Band directing, or teaching in general, has a tendency breed workaholics. Though the work day finishes, many teachers choose to stay beyond regular hours. As a band director, I had planning meetings, rehearsals, booster meetings, after-hours school commitments, lesson planning, etc. My associates taught sectionals, ran jazz band and percussion rehearsals, and attended weekend competitions for various band related activites. The list goes on.
Stepping out of this life, only having to work the hours I chose to work, I assumed my work-life would balance itself against my personal life on its own. What I didn’t figure is that I wouldn’t know how to not work. I worried that if I wasn’t careful, I would succumb to the same routine I experienced as a band director.
This summer, I pledged to make sure to give myself days off. During the school year, while the hours I worked per week were less, I was working seven days a week. It has been weird, waking in the morning and knowing I don’t have to do do anything for my job. Instead, I am able to fill my time with ME.
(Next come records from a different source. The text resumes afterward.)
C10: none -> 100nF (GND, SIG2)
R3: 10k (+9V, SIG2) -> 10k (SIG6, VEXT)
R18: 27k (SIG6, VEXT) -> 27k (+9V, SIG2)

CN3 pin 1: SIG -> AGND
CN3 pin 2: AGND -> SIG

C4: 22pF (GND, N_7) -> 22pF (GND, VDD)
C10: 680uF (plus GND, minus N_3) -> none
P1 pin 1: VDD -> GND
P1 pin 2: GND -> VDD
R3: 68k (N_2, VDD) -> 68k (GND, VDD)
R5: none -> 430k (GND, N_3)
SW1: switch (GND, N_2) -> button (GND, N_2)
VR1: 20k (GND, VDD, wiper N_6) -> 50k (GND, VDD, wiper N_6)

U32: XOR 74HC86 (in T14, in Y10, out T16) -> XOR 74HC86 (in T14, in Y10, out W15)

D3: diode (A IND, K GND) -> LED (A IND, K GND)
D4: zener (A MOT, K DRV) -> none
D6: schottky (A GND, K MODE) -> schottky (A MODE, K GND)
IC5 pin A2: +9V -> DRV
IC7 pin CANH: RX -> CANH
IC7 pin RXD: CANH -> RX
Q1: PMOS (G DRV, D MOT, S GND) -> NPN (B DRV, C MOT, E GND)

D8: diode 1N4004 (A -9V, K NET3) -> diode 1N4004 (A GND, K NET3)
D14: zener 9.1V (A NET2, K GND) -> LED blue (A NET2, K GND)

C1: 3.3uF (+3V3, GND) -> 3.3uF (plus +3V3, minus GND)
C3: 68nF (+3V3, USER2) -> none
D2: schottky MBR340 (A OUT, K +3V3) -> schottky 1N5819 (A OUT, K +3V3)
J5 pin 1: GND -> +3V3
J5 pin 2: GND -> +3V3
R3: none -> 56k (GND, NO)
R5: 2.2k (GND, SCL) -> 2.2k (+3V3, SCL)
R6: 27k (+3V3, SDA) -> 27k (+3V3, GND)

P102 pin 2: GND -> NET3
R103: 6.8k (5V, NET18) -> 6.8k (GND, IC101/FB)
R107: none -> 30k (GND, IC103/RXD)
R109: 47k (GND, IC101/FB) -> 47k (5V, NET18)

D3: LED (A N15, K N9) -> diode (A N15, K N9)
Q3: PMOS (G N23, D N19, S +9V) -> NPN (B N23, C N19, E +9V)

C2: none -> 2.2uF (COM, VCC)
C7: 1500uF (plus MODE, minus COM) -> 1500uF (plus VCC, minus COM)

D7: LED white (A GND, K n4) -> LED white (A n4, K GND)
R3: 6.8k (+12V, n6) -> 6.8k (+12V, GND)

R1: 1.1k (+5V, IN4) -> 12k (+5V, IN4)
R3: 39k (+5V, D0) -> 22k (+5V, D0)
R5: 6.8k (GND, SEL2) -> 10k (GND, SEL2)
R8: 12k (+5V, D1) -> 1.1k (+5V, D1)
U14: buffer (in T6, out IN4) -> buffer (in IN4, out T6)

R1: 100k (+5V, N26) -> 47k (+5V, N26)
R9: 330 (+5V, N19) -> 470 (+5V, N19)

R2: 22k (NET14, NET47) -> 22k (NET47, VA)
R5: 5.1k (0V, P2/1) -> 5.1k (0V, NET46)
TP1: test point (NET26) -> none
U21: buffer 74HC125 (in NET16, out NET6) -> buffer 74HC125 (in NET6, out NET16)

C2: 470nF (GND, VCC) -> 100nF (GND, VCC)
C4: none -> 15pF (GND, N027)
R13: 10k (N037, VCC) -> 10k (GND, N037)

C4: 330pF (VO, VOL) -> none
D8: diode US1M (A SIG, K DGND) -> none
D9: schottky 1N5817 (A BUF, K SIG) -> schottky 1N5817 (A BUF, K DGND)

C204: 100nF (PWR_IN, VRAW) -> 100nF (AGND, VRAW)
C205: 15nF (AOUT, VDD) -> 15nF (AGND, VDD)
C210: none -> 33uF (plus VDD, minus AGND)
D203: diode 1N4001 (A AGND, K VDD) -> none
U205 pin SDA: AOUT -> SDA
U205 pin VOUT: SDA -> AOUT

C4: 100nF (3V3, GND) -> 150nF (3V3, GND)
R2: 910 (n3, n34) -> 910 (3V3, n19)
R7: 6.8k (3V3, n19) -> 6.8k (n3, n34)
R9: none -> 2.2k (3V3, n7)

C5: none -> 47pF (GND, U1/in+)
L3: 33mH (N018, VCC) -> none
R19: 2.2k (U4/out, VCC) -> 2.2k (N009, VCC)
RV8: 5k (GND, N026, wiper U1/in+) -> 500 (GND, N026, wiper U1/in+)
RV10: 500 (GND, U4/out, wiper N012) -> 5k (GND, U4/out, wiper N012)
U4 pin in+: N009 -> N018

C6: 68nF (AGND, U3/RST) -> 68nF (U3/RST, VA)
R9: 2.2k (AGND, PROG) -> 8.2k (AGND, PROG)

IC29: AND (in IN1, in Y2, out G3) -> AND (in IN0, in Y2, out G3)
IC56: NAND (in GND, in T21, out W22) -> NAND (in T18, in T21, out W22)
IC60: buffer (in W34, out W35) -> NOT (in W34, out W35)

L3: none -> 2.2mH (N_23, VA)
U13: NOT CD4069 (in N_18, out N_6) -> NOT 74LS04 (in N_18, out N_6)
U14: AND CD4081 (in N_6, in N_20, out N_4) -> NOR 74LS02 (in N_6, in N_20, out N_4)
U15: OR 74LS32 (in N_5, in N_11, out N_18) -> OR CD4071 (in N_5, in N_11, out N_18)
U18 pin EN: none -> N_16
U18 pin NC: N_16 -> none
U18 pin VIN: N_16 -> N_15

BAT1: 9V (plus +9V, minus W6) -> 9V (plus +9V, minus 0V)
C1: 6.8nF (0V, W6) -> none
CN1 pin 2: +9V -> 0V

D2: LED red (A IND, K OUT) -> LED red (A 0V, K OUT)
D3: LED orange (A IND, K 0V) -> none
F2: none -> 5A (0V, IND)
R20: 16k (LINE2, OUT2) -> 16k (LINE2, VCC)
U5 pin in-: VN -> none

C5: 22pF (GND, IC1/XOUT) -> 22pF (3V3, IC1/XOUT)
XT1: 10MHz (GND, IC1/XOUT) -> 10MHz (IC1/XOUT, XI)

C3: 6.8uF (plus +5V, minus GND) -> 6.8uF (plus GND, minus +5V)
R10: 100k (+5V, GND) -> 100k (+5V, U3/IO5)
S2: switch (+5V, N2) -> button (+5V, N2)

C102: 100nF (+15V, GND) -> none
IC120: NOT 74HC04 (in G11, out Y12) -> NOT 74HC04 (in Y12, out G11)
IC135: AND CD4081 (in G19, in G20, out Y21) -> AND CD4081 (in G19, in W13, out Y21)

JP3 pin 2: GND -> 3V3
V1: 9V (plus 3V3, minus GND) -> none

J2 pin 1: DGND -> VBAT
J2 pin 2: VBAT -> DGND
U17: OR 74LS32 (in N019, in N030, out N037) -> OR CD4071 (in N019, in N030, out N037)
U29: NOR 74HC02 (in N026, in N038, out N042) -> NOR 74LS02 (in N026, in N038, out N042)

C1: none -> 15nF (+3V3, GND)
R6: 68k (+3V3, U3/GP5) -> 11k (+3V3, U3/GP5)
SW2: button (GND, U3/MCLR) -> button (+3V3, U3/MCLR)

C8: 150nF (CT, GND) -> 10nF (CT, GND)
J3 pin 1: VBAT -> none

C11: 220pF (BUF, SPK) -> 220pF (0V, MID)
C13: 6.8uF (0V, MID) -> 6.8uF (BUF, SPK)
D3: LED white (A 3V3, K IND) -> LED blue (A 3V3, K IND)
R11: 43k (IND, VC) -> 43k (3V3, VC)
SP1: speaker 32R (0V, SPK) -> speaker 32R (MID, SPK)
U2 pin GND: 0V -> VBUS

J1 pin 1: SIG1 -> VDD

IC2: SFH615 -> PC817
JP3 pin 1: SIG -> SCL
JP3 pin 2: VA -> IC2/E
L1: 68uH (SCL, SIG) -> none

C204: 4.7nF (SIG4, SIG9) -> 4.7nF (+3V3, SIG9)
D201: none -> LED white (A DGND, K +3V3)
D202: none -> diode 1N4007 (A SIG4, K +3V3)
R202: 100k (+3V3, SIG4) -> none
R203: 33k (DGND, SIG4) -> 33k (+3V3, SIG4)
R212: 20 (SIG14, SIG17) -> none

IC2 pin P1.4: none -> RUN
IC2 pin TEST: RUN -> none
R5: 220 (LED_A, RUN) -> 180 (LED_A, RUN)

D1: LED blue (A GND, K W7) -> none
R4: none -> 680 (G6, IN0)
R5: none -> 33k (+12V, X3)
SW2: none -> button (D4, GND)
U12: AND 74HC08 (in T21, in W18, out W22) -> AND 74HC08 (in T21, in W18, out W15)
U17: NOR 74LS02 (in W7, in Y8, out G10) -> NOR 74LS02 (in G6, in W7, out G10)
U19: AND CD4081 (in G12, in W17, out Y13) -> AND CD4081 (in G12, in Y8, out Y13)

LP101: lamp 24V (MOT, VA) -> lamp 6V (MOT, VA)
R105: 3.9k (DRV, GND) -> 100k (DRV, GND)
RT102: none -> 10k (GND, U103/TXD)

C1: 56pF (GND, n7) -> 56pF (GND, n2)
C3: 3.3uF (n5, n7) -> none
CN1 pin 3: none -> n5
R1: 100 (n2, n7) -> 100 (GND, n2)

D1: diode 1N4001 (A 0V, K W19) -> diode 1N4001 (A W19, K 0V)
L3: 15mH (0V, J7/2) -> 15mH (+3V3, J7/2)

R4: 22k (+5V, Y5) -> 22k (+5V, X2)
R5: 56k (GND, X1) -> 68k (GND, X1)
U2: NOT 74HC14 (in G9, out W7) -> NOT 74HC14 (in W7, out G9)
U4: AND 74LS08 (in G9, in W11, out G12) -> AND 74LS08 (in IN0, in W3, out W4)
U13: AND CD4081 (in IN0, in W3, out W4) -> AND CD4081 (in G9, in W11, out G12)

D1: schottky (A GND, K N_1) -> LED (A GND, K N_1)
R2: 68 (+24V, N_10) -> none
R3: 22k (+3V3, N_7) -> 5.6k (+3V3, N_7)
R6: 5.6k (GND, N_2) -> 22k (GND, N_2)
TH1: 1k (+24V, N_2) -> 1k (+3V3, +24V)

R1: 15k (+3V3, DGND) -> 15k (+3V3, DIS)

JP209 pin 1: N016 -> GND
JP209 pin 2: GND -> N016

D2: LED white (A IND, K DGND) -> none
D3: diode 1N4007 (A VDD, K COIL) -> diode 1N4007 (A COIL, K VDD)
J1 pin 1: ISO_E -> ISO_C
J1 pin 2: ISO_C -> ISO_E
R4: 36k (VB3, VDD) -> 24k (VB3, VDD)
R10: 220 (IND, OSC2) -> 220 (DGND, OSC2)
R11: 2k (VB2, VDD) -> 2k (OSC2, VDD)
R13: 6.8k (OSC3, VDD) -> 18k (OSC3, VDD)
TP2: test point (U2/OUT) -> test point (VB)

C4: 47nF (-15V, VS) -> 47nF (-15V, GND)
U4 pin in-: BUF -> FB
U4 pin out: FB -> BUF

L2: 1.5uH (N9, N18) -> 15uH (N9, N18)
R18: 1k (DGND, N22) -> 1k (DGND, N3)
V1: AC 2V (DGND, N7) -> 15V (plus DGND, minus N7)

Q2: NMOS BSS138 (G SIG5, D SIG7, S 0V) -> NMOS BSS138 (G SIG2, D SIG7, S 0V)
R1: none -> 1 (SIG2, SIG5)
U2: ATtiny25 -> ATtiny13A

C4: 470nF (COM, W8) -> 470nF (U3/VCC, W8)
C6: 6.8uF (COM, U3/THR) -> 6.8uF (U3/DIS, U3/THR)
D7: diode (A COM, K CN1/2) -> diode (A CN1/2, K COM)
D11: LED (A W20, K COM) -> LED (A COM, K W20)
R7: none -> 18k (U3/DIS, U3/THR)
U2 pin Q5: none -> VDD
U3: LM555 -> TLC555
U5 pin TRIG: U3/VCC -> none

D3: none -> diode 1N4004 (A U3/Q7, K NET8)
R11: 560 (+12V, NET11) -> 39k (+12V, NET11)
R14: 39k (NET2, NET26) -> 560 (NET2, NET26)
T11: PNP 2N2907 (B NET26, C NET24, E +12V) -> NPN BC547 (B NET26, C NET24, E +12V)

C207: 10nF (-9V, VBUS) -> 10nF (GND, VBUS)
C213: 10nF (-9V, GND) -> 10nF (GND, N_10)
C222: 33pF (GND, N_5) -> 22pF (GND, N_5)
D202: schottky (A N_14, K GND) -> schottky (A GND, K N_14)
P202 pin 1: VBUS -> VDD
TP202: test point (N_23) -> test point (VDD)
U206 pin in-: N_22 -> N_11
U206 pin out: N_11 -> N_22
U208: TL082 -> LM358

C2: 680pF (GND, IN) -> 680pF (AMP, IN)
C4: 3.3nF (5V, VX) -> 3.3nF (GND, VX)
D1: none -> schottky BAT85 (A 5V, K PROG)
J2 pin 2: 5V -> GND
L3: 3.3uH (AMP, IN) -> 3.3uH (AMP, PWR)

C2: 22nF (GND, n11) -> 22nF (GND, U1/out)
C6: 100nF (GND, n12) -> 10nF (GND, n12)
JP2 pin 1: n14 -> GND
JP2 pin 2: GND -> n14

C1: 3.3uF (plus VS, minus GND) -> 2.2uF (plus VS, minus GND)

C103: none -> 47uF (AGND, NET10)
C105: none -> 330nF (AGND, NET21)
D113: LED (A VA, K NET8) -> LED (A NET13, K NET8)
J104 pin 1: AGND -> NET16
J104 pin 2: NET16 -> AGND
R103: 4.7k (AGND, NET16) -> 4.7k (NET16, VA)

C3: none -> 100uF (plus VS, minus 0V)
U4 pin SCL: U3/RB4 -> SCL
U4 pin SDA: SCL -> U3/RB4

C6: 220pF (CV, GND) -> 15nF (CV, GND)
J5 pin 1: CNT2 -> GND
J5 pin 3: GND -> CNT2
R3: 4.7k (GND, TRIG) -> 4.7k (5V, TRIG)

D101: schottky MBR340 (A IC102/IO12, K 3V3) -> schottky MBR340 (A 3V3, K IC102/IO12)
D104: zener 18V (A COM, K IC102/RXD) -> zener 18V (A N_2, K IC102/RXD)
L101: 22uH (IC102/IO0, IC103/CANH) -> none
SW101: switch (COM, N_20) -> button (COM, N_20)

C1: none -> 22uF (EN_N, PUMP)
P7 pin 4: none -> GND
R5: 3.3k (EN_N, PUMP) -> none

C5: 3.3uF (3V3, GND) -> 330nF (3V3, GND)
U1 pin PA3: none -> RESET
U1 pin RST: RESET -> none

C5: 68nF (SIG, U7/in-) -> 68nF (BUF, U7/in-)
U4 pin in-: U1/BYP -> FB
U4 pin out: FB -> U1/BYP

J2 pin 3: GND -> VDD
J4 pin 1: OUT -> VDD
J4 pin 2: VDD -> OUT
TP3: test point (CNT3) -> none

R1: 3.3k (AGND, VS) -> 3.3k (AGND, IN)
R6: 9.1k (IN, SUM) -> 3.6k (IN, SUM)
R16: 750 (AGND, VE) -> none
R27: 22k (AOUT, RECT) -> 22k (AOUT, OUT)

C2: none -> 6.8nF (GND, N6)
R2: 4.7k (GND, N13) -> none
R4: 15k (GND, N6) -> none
Finding time for me has settled down the currents battering my own wire. I am learning how to be “off,” and that every waking minute doesn’t have to be filled with work. I can still be productive - building personal relationships, working around the house, pursuing individual projects, training for a triathlon - but it doesn’t have to be work. I also give myself permission to relax, catching up on reading or TV shows I have missed. Having time for yourself builds the balance we all strive to achieve.
We frequently chain ourselves to our situations, crying about their permanence, but every situation is mutable. Create the right conditions to traverse the void in your life and ease the buffeting forces threatening to knock you from your happiness. Balance is possible.
Not to take anything away from Nik Wallenda’s accomplishment, but due to ABC’s insurance concerns, had his balance abandoned him, a safety harness would have caught his falling body before it plunged into the dangerous falls. We do not have the same luxury. Find your own balance before life forces you to take the plunge into the unhappiness that waits the unbalanced life.